Vanderbilt postdoc to receive Impact Goals Award from ARIS Center
- Published: Tuesday, Jan. 28, 2020
Matthew Wilkins, a postdoctoral fellow for the Center for Science Outreach at Vanderbilt University in Nashville, Tenn., will receive the inaugural Impact Goals Award from the Center for Advancing Research Impact in Society (ARIS).
The award will be presented April 28 at the 2020 ARIS Summit in Durham, North Carolina.
The Impact Goals Award recognizes work that significantly advances engagement and translation of research to public benefit in areas related to the impact goals identified by the National Science Foundation emphasizing the integration of education and outreach in scientific research, says Susan Renoe, executive director of ARIS.
Through a collaboration between Vanderbilt and Metro Nashville Public Schools, Wilkins serves as resident scientist at Head Magnet Middle School. He leverages his experience as an evolutionary biologist and undergraduate educator to collaborate with teachers to develop interactive STEAM activities that engage students by incorporating authentic data, storytelling and mysteries involving real-world examples from current research.
Wilkins was nominated by Daizaburo Shizuka, assistant professor of biological sciences at the University of Nebraska-Lincoln, and Jennifer Ufnar, executive director of the Center for Science Outreach and research assistant professor at Vanderbilt’s Peabody College of Education.
ARIS, based at the University of Missouri, works with scientists and engagement practitioners to build capacity, advance scholarship, grow partnerships and provide resources to help them engage with their communities and demonstrate the impact of research.
Founded in 2018 through a $5.2 million grant from the National Science Foundation, ARIS has advisers, partners, and research and higher educational support from more than 25 leading organizations and experts around the world.
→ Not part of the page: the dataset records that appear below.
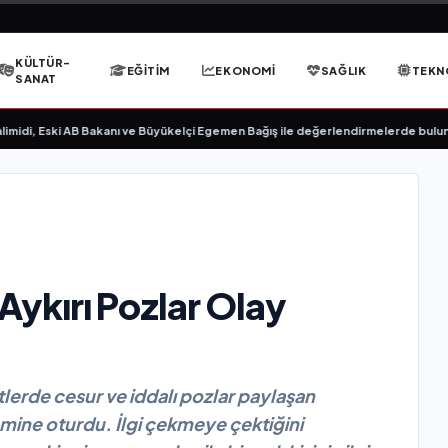
KÜLTÜR-
EĞITIM
EKONOMI
SAĞLIK
TEKN
SANAT
Eski AB Bakanı ve Büyükelçi Egemen Bağış ile değerlendirmelerde bulundu
•
İb
ykırı Pozlar Olay
erde cesur ve iddalı pozlar paylaşan
ine oturdu. İlgi çekmeye çektiğini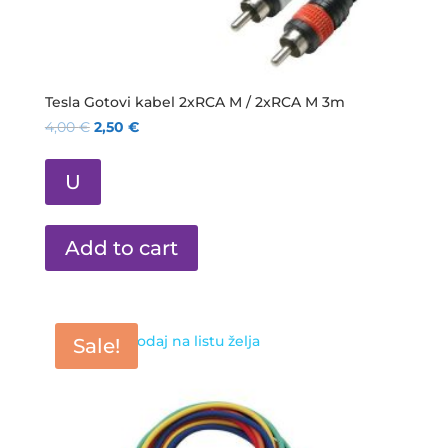
Tesla Gotovi kabel 2xRCA M / 2xRCA M 3m
4,00
€
2,50
€
U
Add to cart
Dodaj na listu želja
Sale!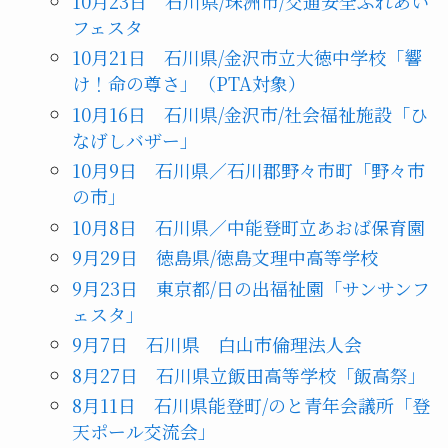
10月23日 石川県/珠洲市/交通安全ふれあい
フェスタ
10月21日 石川県/金沢市立大徳中学校「響
け！命の尊さ」（PTA対象）
10月16日 石川県/金沢市/社会福祉施設「ひ
なげしバザー」
10月9日 石川県／石川郡野々市町「野々市
の市」
10月8日 石川県／中能登町立あおば保育園
9月29日 徳島県/徳島文理中高等学校
9月23日 東京都/日の出福祉園「サンサンフ
ェスタ」
9月7日 石川県 白山市倫理法人会
8月27日 石川県立飯田高等学校「飯高祭」
8月11日 石川県能登町/のと青年会議所「登
天ポール交流会」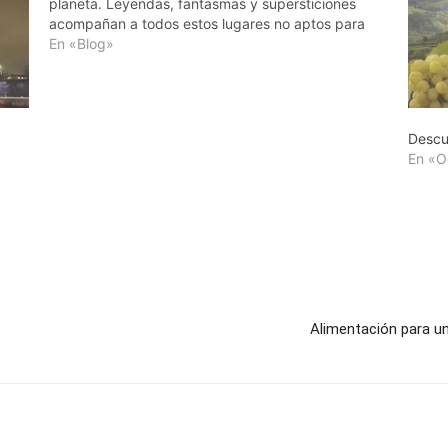
planeta. Leyendas, fantasmas y supersticiones
acompañan a todos estos lugares no aptos para
huéspedes miedosos. Como el Stanley Hotel,
En «Blog»
situado en el estado de Colorado…
Descu
En «O
Alimentación para un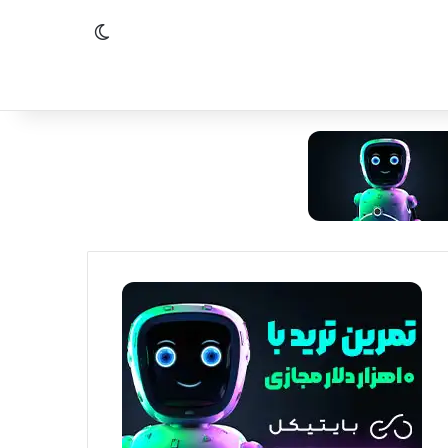
تغییر پوسته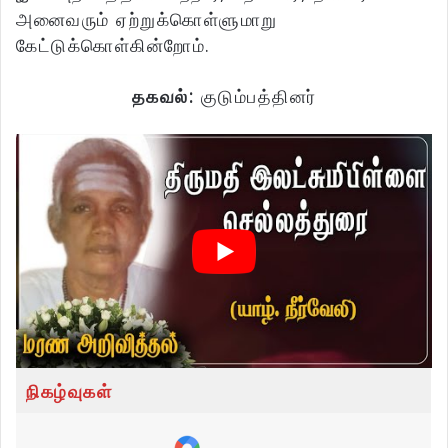
அனைவரும் ஏற்றுக்கொள்ளுமாறு
கேட்டுக்கொள்கின்றோம்.
தகவல்:
குடும்பத்தினர்
நிகழ்வுகள்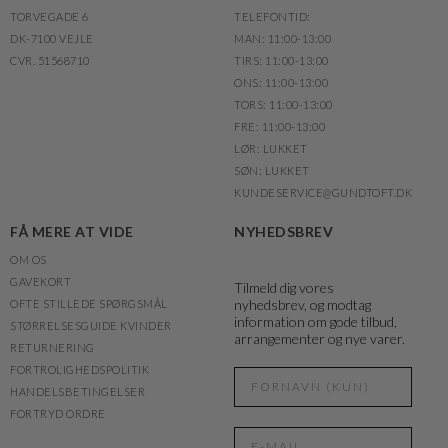
TORVEGADE 6
TELEFONTID:
DK-7100 VEJLE
MAN: 11:00-13:00
CVR. 51568710
TIRS: 11:00-13:00
ONS: 11:00-13:00
TORS: 11:00-13:00
FRE: 11:00-13:00
LØR: LUKKET
SØN: LUKKET
KUNDESERVICE@GUNDTOFT.DK
FÅ MERE AT VIDE
NYHEDSBREV
OM OS
GAVEKORT
Tilmeld dig vores
nyhedsbrev, og modtag
OFTE STILLEDE SPØRGSMÅL
information om gode tilbud,
STØRRELSESGUIDE KVINDER
arrangementer og nye varer.
RETURNERING
FORTROLIGHEDSPOLITIK
HANDELSBETINGELSER
FORTRYD ORDRE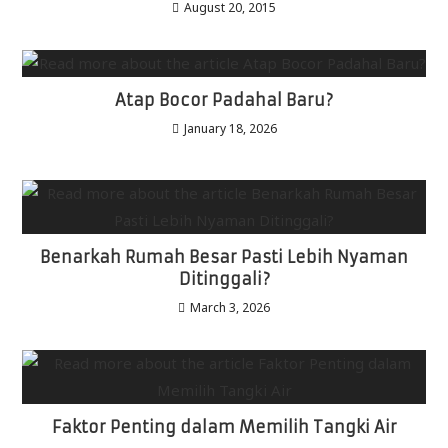
August 20, 2015
Atap Bocor Padahal Baru?
January 18, 2026
Benarkah Rumah Besar Pasti Lebih Nyaman
Ditinggali?
March 3, 2026
Faktor Penting dalam Memilih Tangki Air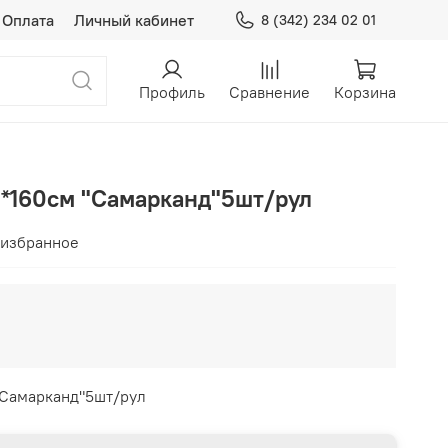
Оплата
Личный кабинет
8 (342) 234 02 01
Профиль
Сравнение
Корзина
0*160см "Самарканд"5шт/рул
 избранное
 "Самарканд"5шт/рул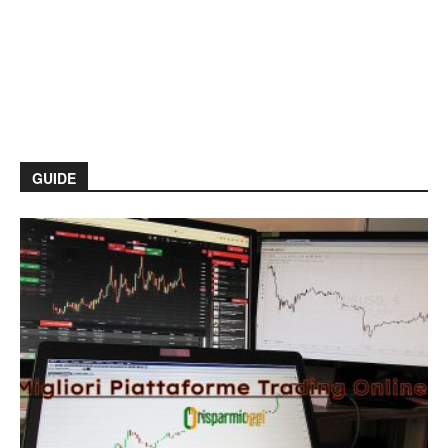
GUIDE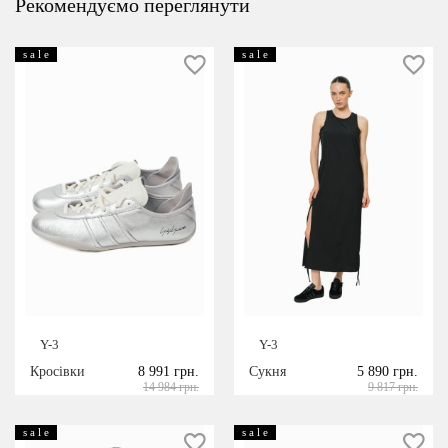
Рекомендуємо переглянути
s a l e
s a l e
Y-3
Y-3
Кросівки
8 991 грн.
Сукня
5 890 грн.
14 984 грн.
9 817 грн.
s a l e
s a l e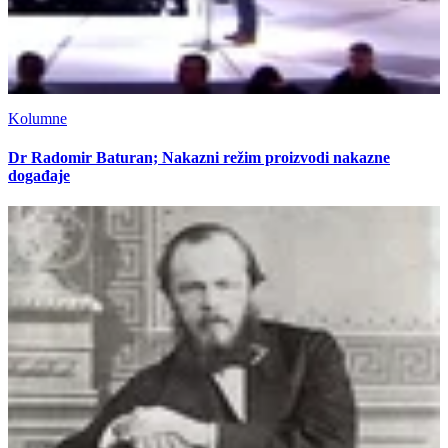
Kolumne
Dr Radomir Baturan; Nakazni režim proizvodi nakazne
događaje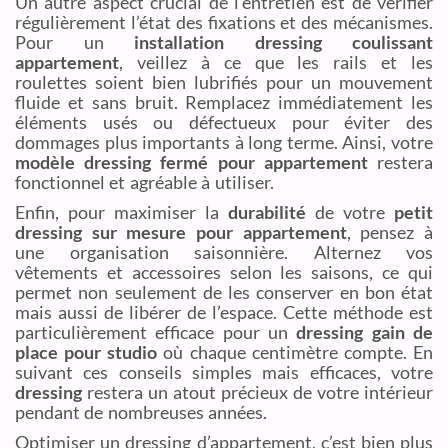
Un autre aspect crucial de l’entretien est de vérifier
régulièrement l’état des fixations et des mécanismes.
Pour un
installation dressing coulissant
appartement
, veillez à ce que les rails et les
roulettes soient bien lubrifiés pour un mouvement
fluide et sans bruit. Remplacez immédiatement les
éléments usés ou défectueux pour éviter des
dommages plus importants à long terme. Ainsi, votre
modèle dressing fermé pour appartement
restera
fonctionnel et agréable à utiliser.
Enfin, pour maximiser la
durabilité
de votre
petit
dressing sur mesure pour appartement
, pensez à
une organisation saisonnière. Alternez vos
vêtements et accessoires selon les saisons, ce qui
permet non seulement de les conserver en bon état
mais aussi de libérer de l’espace. Cette méthode est
particulièrement efficace pour un
dressing gain de
place pour studio
où chaque centimètre compte. En
suivant ces conseils simples mais efficaces, votre
dressing
restera un atout précieux de votre intérieur
pendant de nombreuses années.
Optimiser un dressing d’appartement, c’est bien plus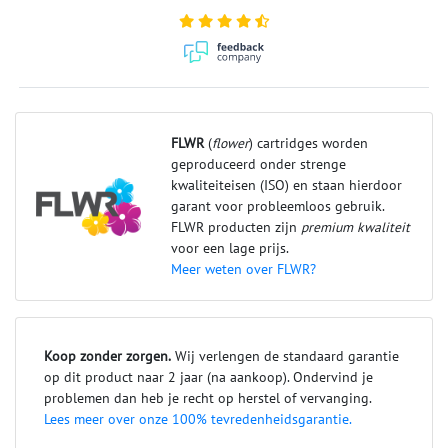
FLWR
(
flower
) cartridges worden
geproduceerd onder strenge
kwaliteiteisen (ISO) en staan hierdoor
garant voor probleemloos gebruik.
FLWR producten zijn
premium kwaliteit
voor een lage prijs.
Meer weten over FLWR?
Koop zonder zorgen.
Wij verlengen de standaard garantie
op dit product naar 2 jaar (na aankoop). Ondervind je
problemen dan heb je recht op herstel of vervanging.
Lees meer over onze 100% tevredenheidsgarantie.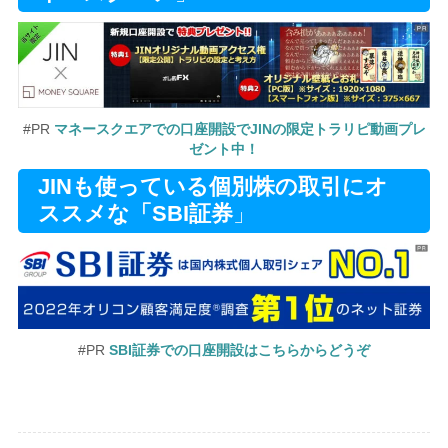
#PR
マネースクエアでの口座開設でJINの限定トラリピ動画プレ
ゼント中！
JINも使っている個別株の取引にオ
ススメな「SBI証券
」
#PR
SBI証券での口座開設はこちらからどうぞ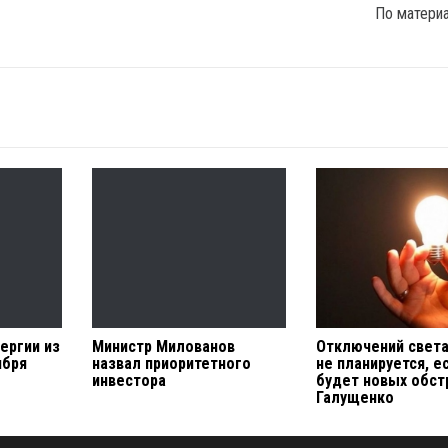
По матери
ергии из
Министр Милованов
Отключений свет
ября
назвал приоритетного
не планируется, е
инвестора
будет новых обст
Галущенко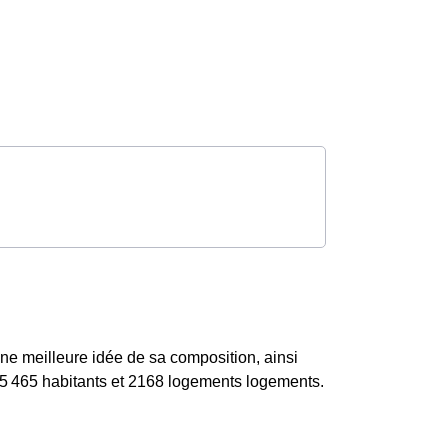
ne meilleure idée de sa composition, ainsi
 5 465 habitants et 2168 logements logements.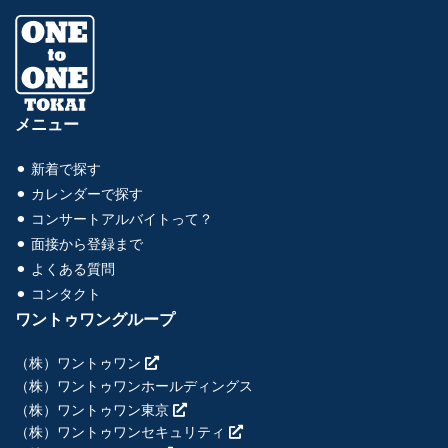
メニュー
⚫︎ 新着で探す
⚫︎ カレンダーで探す
⚫︎ コンサートアルバイトって？
⚫︎ 面接から登録まで
⚫︎ よくある質問
⚫︎ コンタクト
ワントゥワングループ
（株）ワントゥワン
（株）ワントゥワンホールディングス
（株）ワントゥワン東京
（株）ワントゥワンセキュリティ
The ARIS awards awards recognize societal impacts through research, engagement and knowledge translation. In addition to the Impact Goals Award, ARIS awards to be presented this spring at the 2020 Summit include the Enduring Achievement Award and the Impact Innovations Award.
“I am glad that ARIS is creating opportunities like this that recognize and help institutionalize science communication and outreach,” Wilkins says. “I strongly believe that the public deserves access to new discoveries, and every research program should see outreach and science communication as a central goal, not a distraction.”